11/05/12 - Chinese 2, 1:15 p.m.
By Paul Bradley
In a democratic society when a horrific crime happens, the appropriate response is to seek out the responsible party in order to bring about safe and certain justice. However, in a culture defined by class and racial divisions, democratic ideals can all too easily be perverted by paranoia and the machinations of those who profit from such divisions. In 1989 in New York City, five kids with a minority skin color and a lower economic lineage were portrayed as monsters and sacrificed to an institutional machine, robbing them of their youth.
Documentary legend Ken Burns and his daughter Sarah Burns, along with her husband David McMahon, have added an indispensable thread to the giant Burns tapestry of Americana by telling those five kids’ story in THE CENTRAL PARK FIVE. AFI FEST Now was privileged to sit in on a conversation with both Burns, McMahon and three of the five gentlemen: Yusuf Salaam, Raymond Santana and Korey Wise.

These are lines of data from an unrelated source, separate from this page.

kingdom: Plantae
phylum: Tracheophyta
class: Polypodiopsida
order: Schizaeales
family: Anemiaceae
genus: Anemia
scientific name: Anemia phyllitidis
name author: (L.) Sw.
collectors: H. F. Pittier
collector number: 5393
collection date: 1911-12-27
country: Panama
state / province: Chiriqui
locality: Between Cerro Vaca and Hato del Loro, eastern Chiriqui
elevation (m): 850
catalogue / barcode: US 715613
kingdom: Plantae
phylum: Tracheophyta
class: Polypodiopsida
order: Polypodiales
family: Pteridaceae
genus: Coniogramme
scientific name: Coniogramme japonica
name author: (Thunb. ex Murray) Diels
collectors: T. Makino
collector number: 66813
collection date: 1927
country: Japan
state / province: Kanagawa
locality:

Burns, when asked exactly why he chose a contemporary story with race at the center, given the size and scope of his previous subjects, pointed out the inescapabilty of race in his work:
“Almost every film that we’ve done has touched on or come up against the question of race in America. The Civil War wouldn’t have happened without four million Americans being owned by other Americans. The finest moment in the history of baseball is when Jackie Robinson first plays on April 15, 1947. The only art form that Americans have created was created by a community that has an experience of being unfree in a supposedly free land — that’s Jazz music. I’ve done biographies of Jack Johnson, the first African American heavyweight champion.
We did a biography of Thomas Jefferson, the author of our racial disease, who could sit there and distill a century of enlightenment thinking into one sentence that begins, ‘We hold these truths to be self-evident that all men are created equal,’ but oops, he owns more than a hundred human beings and doesn’t see the contradiction or the hypocrisy or the need to free any of them in his lifetime — and so set in motion the American narrative that’s dominated by the question of race.”